Ortega’s election. Nicaraguan President Daniel Ortega is headed for certain victory as the country holds an election on Sunday that has been widely condemned by the international community. Ortega’s repeated jailing of opposition candidates gives him a clear run toward a fourth term in an election U.S. Secretary of State Antony Blinken has called a “sham” and “devoid of credibility.”

South Korea’s presidential primary. Yoon Seok-youl won a primary election for South Korea’s conservative opposition People Power Party on Friday, setting up a battle with liberal Democratic Party’s Lee Jae-myung in March’s presidential election. Recent opinion polls put Lee ahead of Yoon by 10 percentage points.

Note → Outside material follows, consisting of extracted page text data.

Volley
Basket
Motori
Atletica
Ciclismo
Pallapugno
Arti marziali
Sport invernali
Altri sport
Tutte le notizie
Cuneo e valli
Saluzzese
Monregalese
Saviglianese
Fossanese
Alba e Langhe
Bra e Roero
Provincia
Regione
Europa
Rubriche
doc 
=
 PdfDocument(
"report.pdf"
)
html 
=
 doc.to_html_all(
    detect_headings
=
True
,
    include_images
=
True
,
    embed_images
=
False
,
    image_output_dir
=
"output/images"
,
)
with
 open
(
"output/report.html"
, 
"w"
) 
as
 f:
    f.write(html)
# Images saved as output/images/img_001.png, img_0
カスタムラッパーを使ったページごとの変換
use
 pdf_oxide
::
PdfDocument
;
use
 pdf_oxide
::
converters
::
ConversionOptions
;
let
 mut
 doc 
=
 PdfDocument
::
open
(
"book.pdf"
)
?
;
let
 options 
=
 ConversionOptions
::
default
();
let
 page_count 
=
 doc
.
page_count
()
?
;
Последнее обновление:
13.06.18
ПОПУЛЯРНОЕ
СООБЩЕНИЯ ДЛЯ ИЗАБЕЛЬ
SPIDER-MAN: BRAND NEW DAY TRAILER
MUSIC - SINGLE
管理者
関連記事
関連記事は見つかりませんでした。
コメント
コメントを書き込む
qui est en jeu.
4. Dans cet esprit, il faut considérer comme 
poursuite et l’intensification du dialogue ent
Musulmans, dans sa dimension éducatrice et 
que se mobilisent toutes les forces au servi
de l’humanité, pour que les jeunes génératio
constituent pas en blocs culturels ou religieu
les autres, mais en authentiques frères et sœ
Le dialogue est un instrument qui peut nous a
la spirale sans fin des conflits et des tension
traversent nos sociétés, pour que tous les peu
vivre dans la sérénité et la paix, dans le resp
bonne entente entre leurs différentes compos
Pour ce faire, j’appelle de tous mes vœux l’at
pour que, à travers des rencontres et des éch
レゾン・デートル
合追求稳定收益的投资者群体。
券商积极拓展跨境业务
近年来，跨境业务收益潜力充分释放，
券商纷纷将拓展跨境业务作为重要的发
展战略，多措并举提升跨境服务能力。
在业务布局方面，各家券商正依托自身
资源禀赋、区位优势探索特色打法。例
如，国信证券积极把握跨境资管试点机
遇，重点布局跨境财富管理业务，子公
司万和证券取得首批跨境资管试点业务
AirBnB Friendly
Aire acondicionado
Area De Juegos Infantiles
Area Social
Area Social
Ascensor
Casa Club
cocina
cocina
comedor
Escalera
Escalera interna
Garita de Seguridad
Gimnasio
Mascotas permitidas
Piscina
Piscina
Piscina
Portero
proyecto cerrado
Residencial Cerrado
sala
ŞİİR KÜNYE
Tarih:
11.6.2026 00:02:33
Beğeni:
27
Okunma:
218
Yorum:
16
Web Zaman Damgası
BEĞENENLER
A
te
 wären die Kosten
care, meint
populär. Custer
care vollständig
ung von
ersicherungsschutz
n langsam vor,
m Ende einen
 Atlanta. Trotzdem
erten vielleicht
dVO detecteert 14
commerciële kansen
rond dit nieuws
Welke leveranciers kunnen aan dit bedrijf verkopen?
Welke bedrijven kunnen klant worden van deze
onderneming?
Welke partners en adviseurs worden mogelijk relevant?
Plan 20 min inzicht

Portugal’s snap election. Portugal will hold a snap election on Jan. 30, Portuguese President Marcelo Rebelo de Sousa announced on Thursday following the government’s recent failure to pass a budget for the following year. The election is likely to provide an opening for Chega, the country’s right-wing populist party, to improve on its current single seat in parliament. In 2021’s presidential election, Chega’s André Ventura came in third but still won more than 10 percent of the overall vote.

Odds and Ends

Vietnam’s likely next Communist Party leader may have had his career stymied by an encounter with chef Nusret Gokce, known as Salt Bae.

Vietnam’s Minister of Public Security To Lam is facing public derision in his home country after he was captured eating a steak dinner worth three times his monthly income on a visit to London following the U.N. climate change conference in Glasgow, Scotland. To was dining at the restaurant of Salt Bae, who is known for his extravagant salt distribution technique and good looks, and was filmed being fed a gold-coated Golden Giant Tomahawk steak by the chef, a meal that costs roughly $2,000.

Gokce posted the video of the stunt on his own 11-million-follower TikTok account, allowing Vietnamese activists to ridicule To for his life of luxury. The video was removed 30 minutes later.

Correction: Yesterdays brief included an error in the date of the U.S. midterm elections. It also misstated the types of plants disrupted by jellyfish. Although in some places they obstructed nuclear power plants, in Israel they obstructed the cooling system of a coal-fired plant.